EXCERPTED RECORDS:

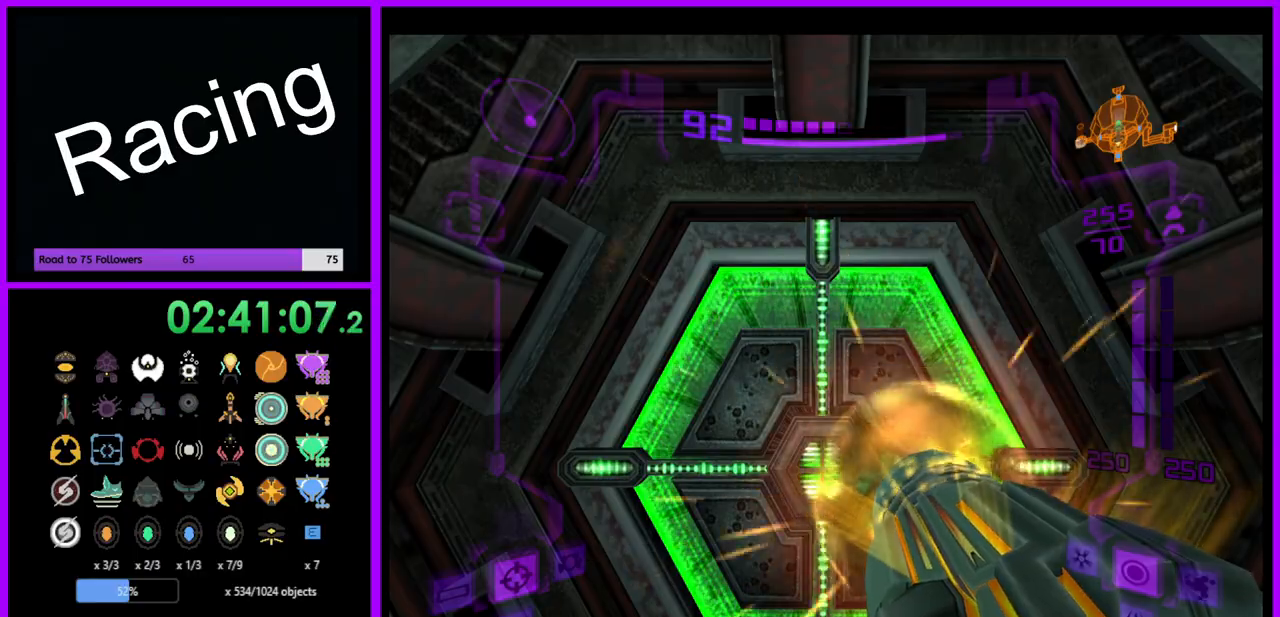
{"buttons": ["A"], "left_stick": "center", "right_stick": "center", "events": [[83, "Y", "down"], [183, "Y", "up"], [283, "Y", "down"], [367, "Y", "up"]]}
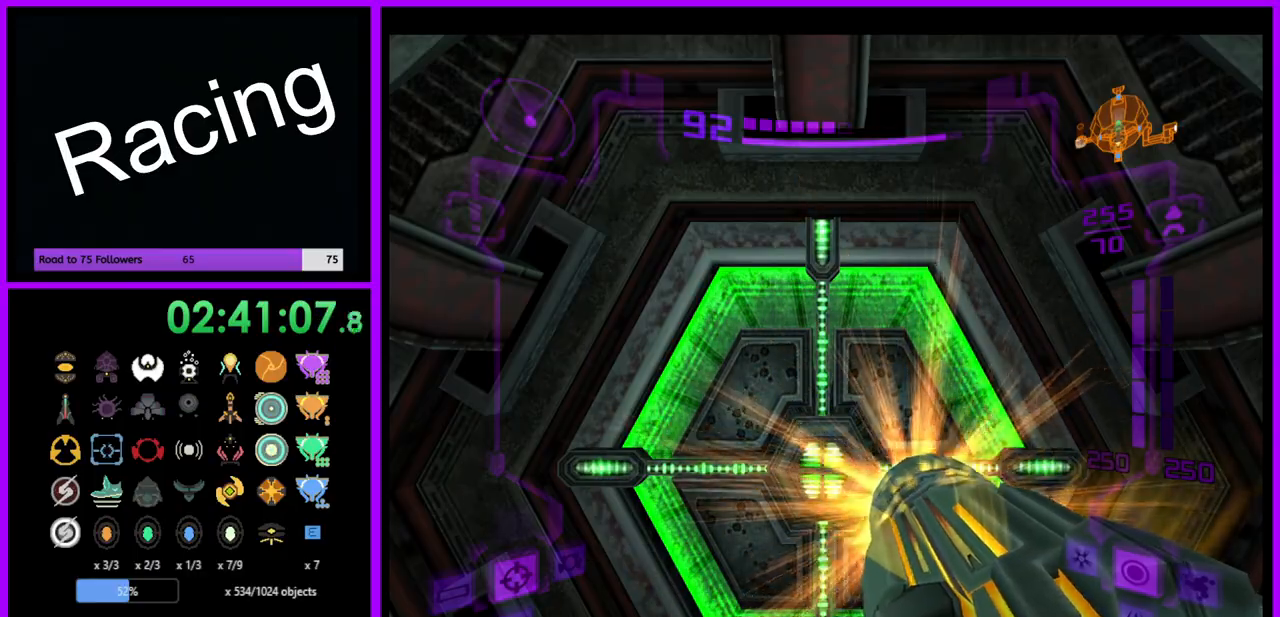
{"buttons": [], "left_stick": "down", "right_stick": "center", "events": [[133, "left_stick", "up"], [417, "A", "up"], [433, "left_stick", "center"], [500, "left_stick", "down"]]}
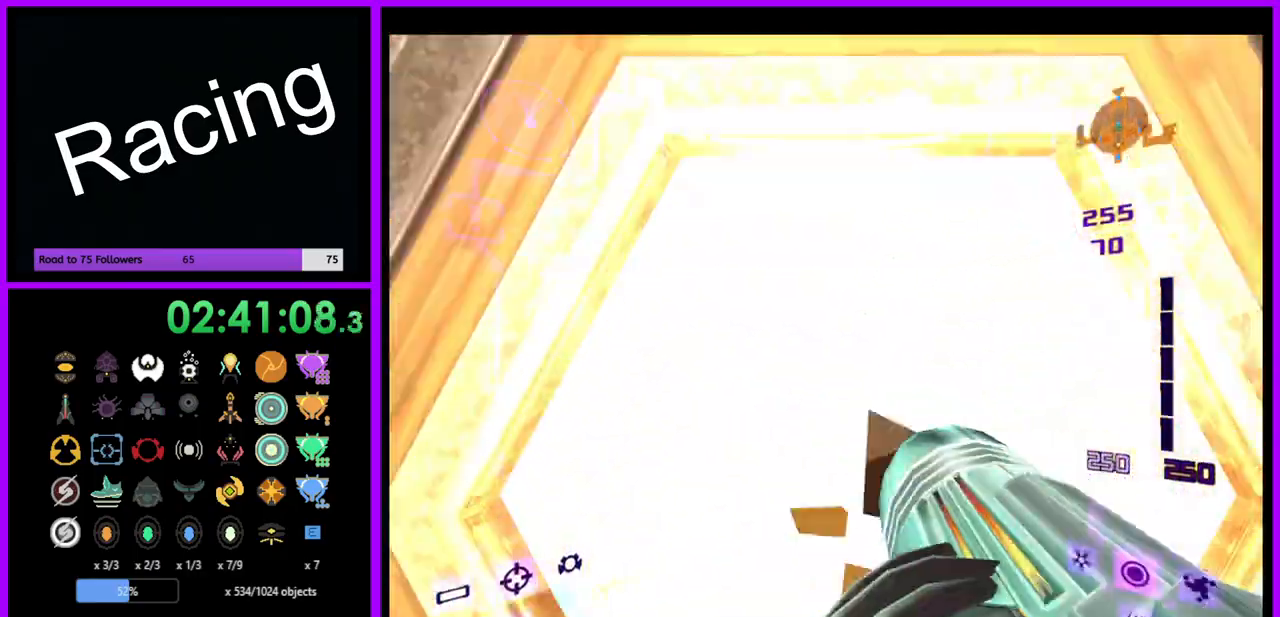
{"buttons": ["A"], "left_stick": "center", "right_stick": "center", "events": [[183, "A", "down"], [183, "left_stick", "center"], [333, "A", "up"], [433, "A", "down"]]}
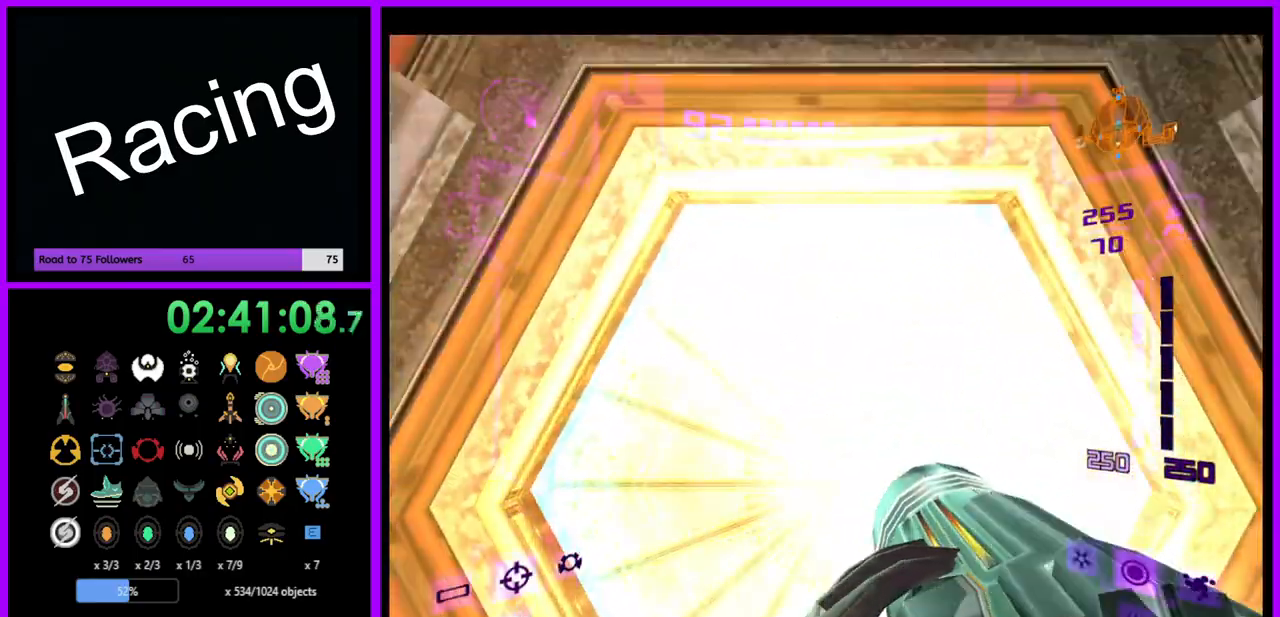
{"buttons": ["A"], "left_stick": "up", "right_stick": "center", "events": [[50, "A", "up"], [117, "A", "down"], [200, "A", "up"], [317, "A", "down"], [317, "left_stick", "up"], [383, "A", "up"], [500, "A", "down"]]}
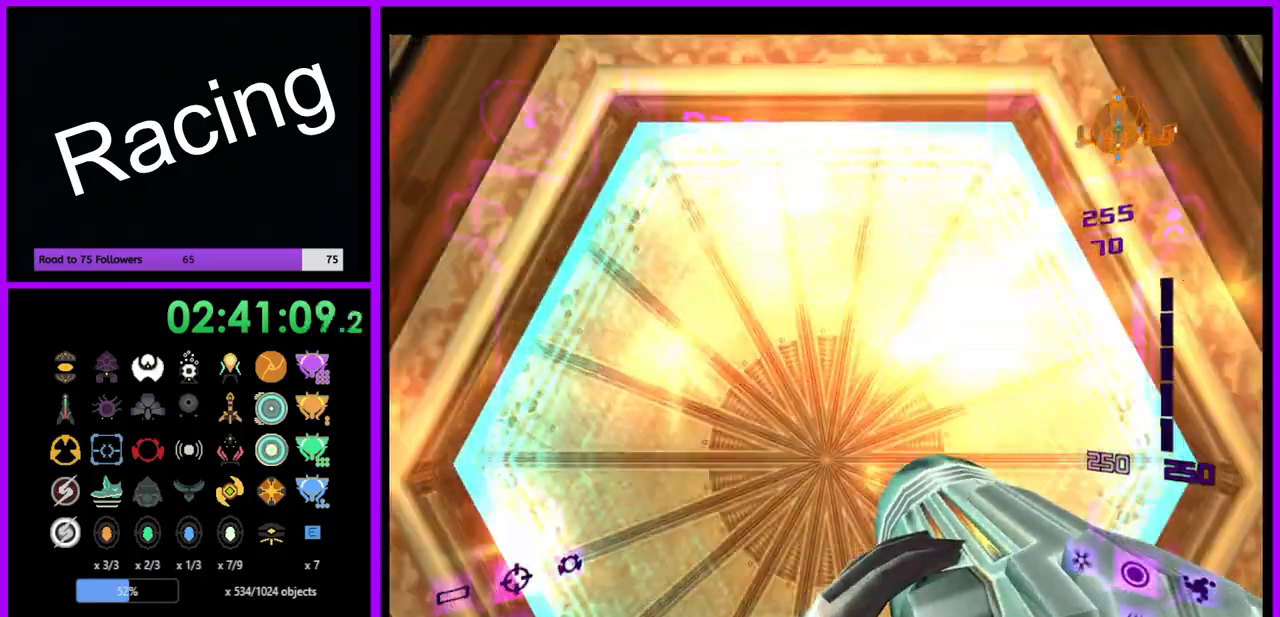
{"buttons": [], "left_stick": "center", "right_stick": "center", "events": [[50, "left_stick", "center"], [83, "A", "up"], [167, "left_stick", "down"], [233, "A", "down"], [300, "left_stick", "center"], [317, "A", "up"], [417, "A", "down"], [500, "A", "up"]]}
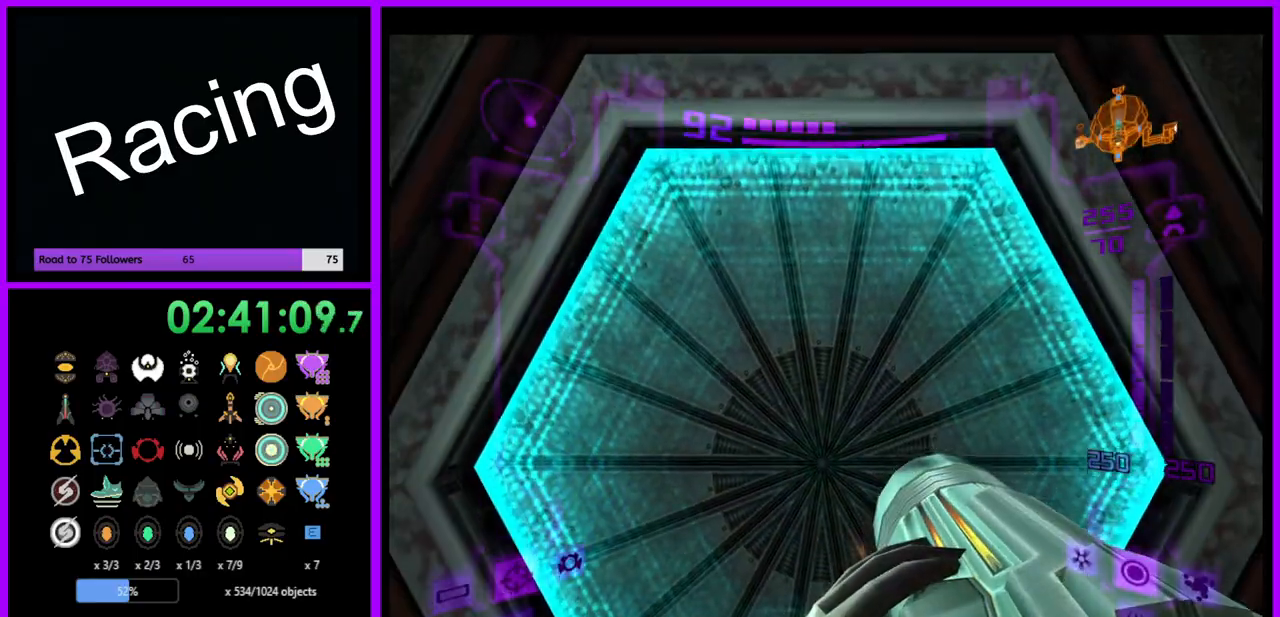
{"buttons": ["L1"], "left_stick": "up", "right_stick": "center", "events": [[100, "A", "down"], [167, "A", "up"], [250, "A", "down"], [333, "A", "up"], [433, "left_stick", "up"], [500, "L1", "down"]]}
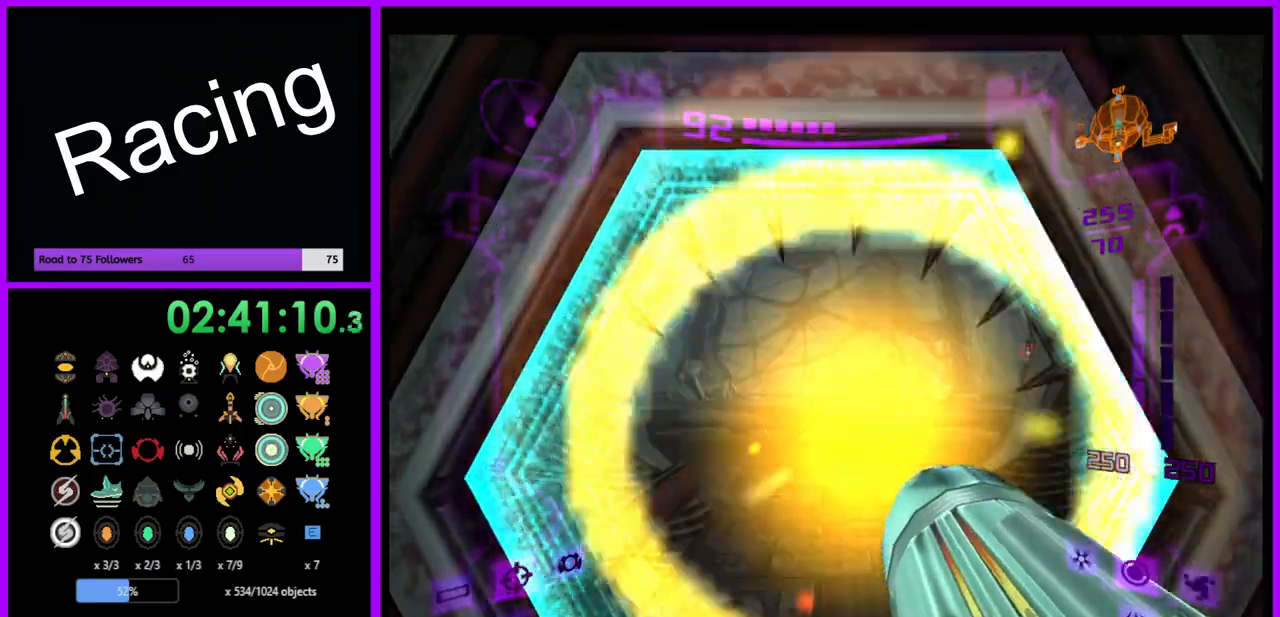
{"buttons": ["L1"], "left_stick": "up", "right_stick": "center", "events": []}
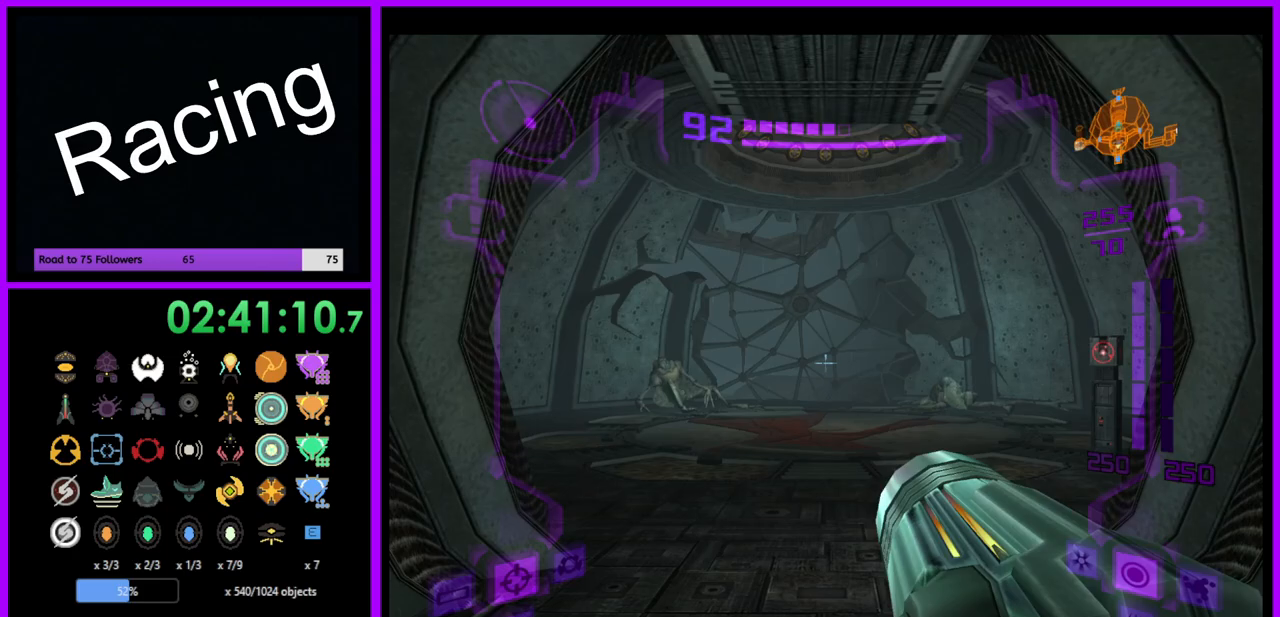
{"buttons": [], "left_stick": "up-right", "right_stick": "center", "events": [[67, "L1", "up"], [167, "left_stick", "up-right"]]}
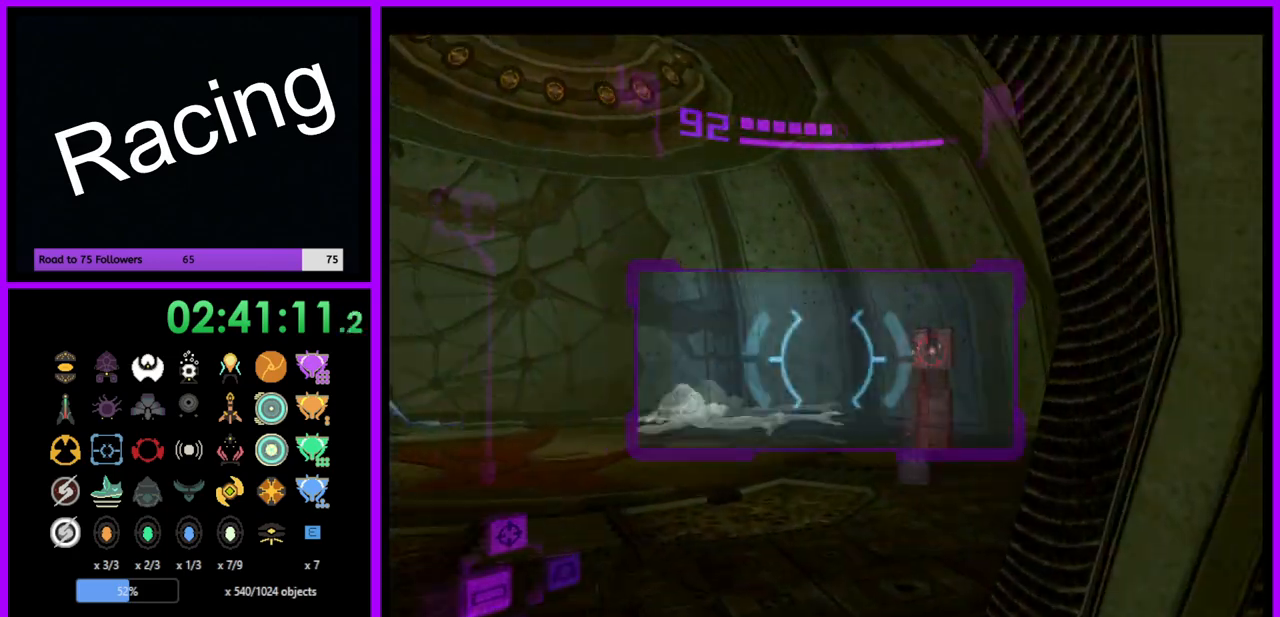
{"buttons": ["B", "L1"], "left_stick": "left", "right_stick": "center", "events": [[117, "L1", "down"], [217, "left_stick", "up-left"], [317, "left_stick", "left"], [500, "B", "down"]]}
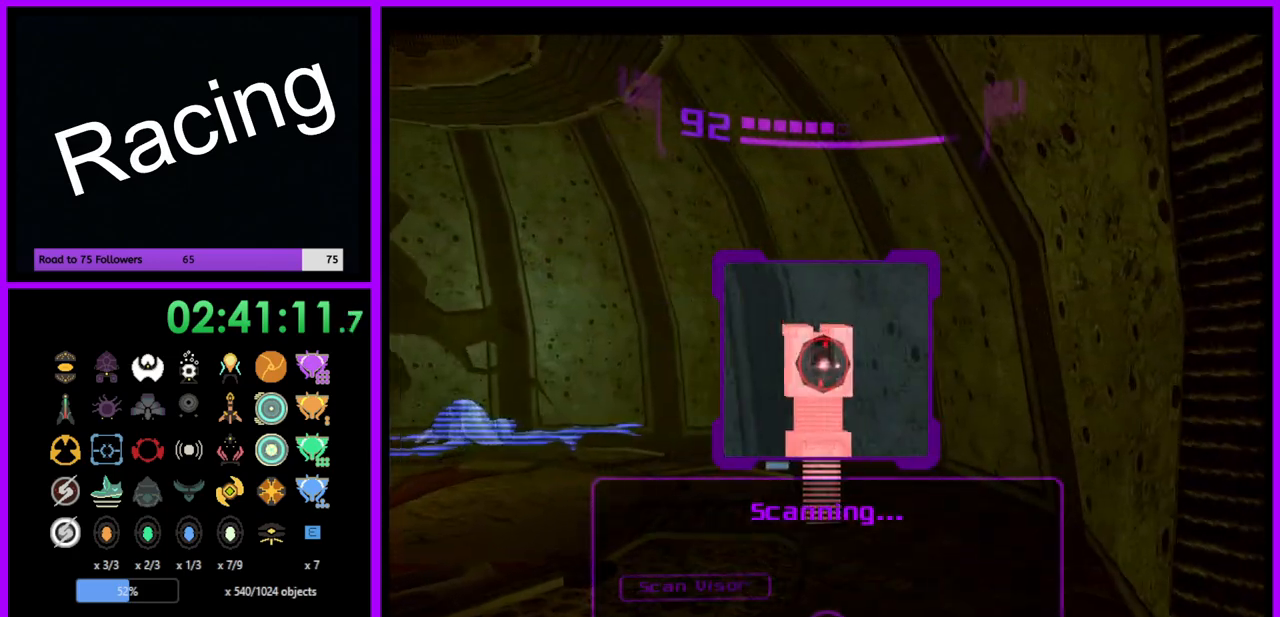
{"buttons": ["L1"], "left_stick": "left", "right_stick": "center", "events": [[50, "B", "up"]]}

TASK:
Restate every line above exactly, omitting images.

RESPONSE BOX:
{"buttons": ["A"], "left_stick": "center", "right_stick": "center", "events": [[83, "Y", "down"], [183, "Y", "up"], [283, "Y", "down"], [367, "Y", "up"]]}
{"buttons": [], "left_stick": "down", "right_stick": "center", "events": [[133, "left_stick", "up"], [417, "A", "up"], [433, "left_stick", "center"], [500, "left_stick", "down"]]}
{"buttons": ["A"], "left_stick": "center", "right_stick": "center", "events": [[183, "A", "down"], [183, "left_stick", "center"], [333, "A", "up"], [433, "A", "down"]]}
{"buttons": ["A"], "left_stick": "up", "right_stick": "center", "events": [[50, "A", "up"], [117, "A", "down"], [200, "A", "up"], [317, "A", "down"], [317, "left_stick", "up"], [383, "A", "up"], [500, "A", "down"]]}
{"buttons": [], "left_stick": "center", "right_stick": "center", "events": [[50, "left_stick", "center"], [83, "A", "up"], [167, "left_stick", "down"], [233, "A", "down"], [300, "left_stick", "center"], [317, "A", "up"], [417, "A", "down"], [500, "A", "up"]]}
{"buttons": ["L1"], "left_stick": "up", "right_stick": "center", "events": [[100, "A", "down"], [167, "A", "up"], [250, "A", "down"], [333, "A", "up"], [433, "left_stick", "up"], [500, "L1", "down"]]}
{"buttons": ["L1"], "left_stick": "up", "right_stick": "center", "events": []}
{"buttons": [], "left_stick": "up-right", "right_stick": "center", "events": [[67, "L1", "up"], [167, "left_stick", "up-right"]]}
{"buttons": ["B", "L1"], "left_stick": "left", "right_stick": "center", "events": [[117, "L1", "down"], [217, "left_stick", "up-left"], [317, "left_stick", "left"], [500, "B", "down"]]}
{"buttons": ["L1"], "left_stick": "left", "right_stick": "center", "events": [[50, "B", "up"]]}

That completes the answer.